# What you need to do
The reply must reproduce each line below exactly.

:: Material provided ::

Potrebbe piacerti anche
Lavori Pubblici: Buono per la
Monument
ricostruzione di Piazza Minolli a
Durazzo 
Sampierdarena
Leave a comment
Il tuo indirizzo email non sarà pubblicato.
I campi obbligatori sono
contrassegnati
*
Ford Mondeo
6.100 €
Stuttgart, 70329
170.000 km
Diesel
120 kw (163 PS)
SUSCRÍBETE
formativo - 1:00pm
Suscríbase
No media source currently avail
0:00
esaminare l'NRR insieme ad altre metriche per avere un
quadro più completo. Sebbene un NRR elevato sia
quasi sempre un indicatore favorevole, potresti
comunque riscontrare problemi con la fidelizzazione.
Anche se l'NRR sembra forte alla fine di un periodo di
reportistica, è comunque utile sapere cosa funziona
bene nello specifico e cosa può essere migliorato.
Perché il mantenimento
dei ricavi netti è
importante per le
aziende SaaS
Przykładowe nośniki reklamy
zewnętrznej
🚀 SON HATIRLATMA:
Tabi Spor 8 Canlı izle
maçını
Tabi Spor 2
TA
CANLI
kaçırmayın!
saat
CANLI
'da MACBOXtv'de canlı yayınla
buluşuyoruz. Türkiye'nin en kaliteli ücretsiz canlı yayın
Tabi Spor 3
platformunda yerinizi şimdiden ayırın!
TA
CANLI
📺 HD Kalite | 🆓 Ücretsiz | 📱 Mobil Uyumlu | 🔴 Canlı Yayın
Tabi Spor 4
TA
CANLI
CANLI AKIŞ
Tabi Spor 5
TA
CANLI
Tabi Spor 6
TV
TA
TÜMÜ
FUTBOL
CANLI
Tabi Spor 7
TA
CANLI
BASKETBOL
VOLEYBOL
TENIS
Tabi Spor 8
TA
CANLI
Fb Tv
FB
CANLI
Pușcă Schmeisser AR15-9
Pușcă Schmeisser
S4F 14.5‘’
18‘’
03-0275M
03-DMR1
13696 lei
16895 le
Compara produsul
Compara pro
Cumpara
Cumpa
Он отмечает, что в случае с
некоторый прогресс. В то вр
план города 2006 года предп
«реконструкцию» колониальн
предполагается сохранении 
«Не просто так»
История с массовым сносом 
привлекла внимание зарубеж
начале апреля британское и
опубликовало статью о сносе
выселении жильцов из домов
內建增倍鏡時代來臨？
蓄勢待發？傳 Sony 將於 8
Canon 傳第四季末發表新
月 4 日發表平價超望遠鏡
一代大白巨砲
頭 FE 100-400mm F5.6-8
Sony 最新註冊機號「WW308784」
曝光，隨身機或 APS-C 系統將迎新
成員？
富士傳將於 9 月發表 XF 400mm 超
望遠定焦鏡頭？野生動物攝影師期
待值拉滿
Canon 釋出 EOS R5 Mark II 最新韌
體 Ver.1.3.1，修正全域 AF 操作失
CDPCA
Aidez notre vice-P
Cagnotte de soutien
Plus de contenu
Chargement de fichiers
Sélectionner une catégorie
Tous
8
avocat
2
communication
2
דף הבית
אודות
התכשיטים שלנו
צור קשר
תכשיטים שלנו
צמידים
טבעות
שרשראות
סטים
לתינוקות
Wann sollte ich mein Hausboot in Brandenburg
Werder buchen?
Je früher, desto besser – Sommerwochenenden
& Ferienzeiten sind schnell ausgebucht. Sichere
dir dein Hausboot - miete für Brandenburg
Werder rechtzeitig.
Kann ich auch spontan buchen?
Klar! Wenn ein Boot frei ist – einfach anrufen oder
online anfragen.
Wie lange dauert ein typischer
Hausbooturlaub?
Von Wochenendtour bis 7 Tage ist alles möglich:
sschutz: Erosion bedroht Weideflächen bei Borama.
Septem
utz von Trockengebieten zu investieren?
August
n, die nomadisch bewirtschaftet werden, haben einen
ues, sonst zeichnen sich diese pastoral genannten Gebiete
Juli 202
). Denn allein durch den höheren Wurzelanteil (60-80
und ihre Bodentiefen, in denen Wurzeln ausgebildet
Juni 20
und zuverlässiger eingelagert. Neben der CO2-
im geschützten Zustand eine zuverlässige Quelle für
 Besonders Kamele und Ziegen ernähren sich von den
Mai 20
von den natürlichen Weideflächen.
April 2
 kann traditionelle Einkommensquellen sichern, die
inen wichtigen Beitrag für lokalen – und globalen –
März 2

:::

# Final answer
Potrebbe piacerti anche
Lavori Pubblici: Buono per la
Monument
ricostruzione di Piazza Minolli a
Durazzo 
Sampierdarena
Leave a comment
Il tuo indirizzo email non sarà pubblicato.
I campi obbligatori sono
contrassegnati
*
Ford Mondeo
6.100 €
Stuttgart, 70329
170.000 km
Diesel
120 kw (163 PS)
SUSCRÍBETE
formativo - 1:00pm
Suscríbase
No media source currently avail
0:00
esaminare l'NRR insieme ad altre metriche per avere un
quadro più completo. Sebbene un NRR elevato sia
quasi sempre un indicatore favorevole, potresti
comunque riscontrare problemi con la fidelizzazione.
Anche se l'NRR sembra forte alla fine di un periodo di
reportistica, è comunque utile sapere cosa funziona
bene nello specifico e cosa può essere migliorato.
Perché il mantenimento
dei ricavi netti è
importante per le
aziende SaaS
Przykładowe nośniki reklamy
zewnętrznej
🚀 SON HATIRLATMA:
Tabi Spor 8 Canlı izle
maçını
Tabi Spor 2
TA
CANLI
kaçırmayın!
saat
CANLI
'da MACBOXtv'de canlı yayınla
buluşuyoruz. Türkiye'nin en kaliteli ücretsiz canlı yayın
Tabi Spor 3
platformunda yerinizi şimdiden ayırın!
TA
CANLI
📺 HD Kalite | 🆓 Ücretsiz | 📱 Mobil Uyumlu | 🔴 Canlı Yayın
Tabi Spor 4
TA
CANLI
CANLI AKIŞ
Tabi Spor 5
TA
CANLI
Tabi Spor 6
TV
TA
TÜMÜ
FUTBOL
CANLI
Tabi Spor 7
TA
CANLI
BASKETBOL
VOLEYBOL
TENIS
Tabi Spor 8
TA
CANLI
Fb Tv
FB
CANLI
Pușcă Schmeisser AR15-9
Pușcă Schmeisser
S4F 14.5‘’
18‘’
03-0275M
03-DMR1
13696 lei
16895 le
Compara produsul
Compara pro
Cumpara
Cumpa
Он отмечает, что в случае с
некоторый прогресс. В то вр
план города 2006 года предп
«реконструкцию» колониальн
предполагается сохранении 
«Не просто так»
История с массовым сносом 
привлекла внимание зарубеж
начале апреля британское и
опубликовало статью о сносе
выселении жильцов из домов
內建增倍鏡時代來臨？
蓄勢待發？傳 Sony 將於 8
Canon 傳第四季末發表新
月 4 日發表平價超望遠鏡
一代大白巨砲
頭 FE 100-400mm F5.6-8
Sony 最新註冊機號「WW308784」
曝光，隨身機或 APS-C 系統將迎新
成員？
富士傳將於 9 月發表 XF 400mm 超
望遠定焦鏡頭？野生動物攝影師期
待值拉滿
Canon 釋出 EOS R5 Mark II 最新韌
體 Ver.1.3.1，修正全域 AF 操作失
CDPCA
Aidez notre vice-P
Cagnotte de soutien
Plus de contenu
Chargement de fichiers
Sélectionner une catégorie
Tous
8
avocat
2
communication
2
דף הבית
אודות
התכשיטים שלנו
צור קשר
תכשיטים שלנו
צמידים
טבעות
שרשראות
סטים
לתינוקות
Wann sollte ich mein Hausboot in Brandenburg
Werder buchen?
Je früher, desto besser – Sommerwochenenden
& Ferienzeiten sind schnell ausgebucht. Sichere
dir dein Hausboot - miete für Brandenburg
Werder rechtzeitig.
Kann ich auch spontan buchen?
Klar! Wenn ein Boot frei ist – einfach anrufen oder
online anfragen.
Wie lange dauert ein typischer
Hausbooturlaub?
Von Wochenendtour bis 7 Tage ist alles möglich:
sschutz: Erosion bedroht Weideflächen bei Borama.
Septem
utz von Trockengebieten zu investieren?
August
n, die nomadisch bewirtschaftet werden, haben einen
ues, sonst zeichnen sich diese pastoral genannten Gebiete
Juli 202
). Denn allein durch den höheren Wurzelanteil (60-80
und ihre Bodentiefen, in denen Wurzeln ausgebildet
Juni 20
und zuverlässiger eingelagert. Neben der CO2-
im geschützten Zustand eine zuverlässige Quelle für
 Besonders Kamele und Ziegen ernähren sich von den
Mai 20
von den natürlichen Weideflächen.
April 2
 kann traditionelle Einkommensquellen sichern, die
inen wichtigen Beitrag für lokalen – und globalen –
März 2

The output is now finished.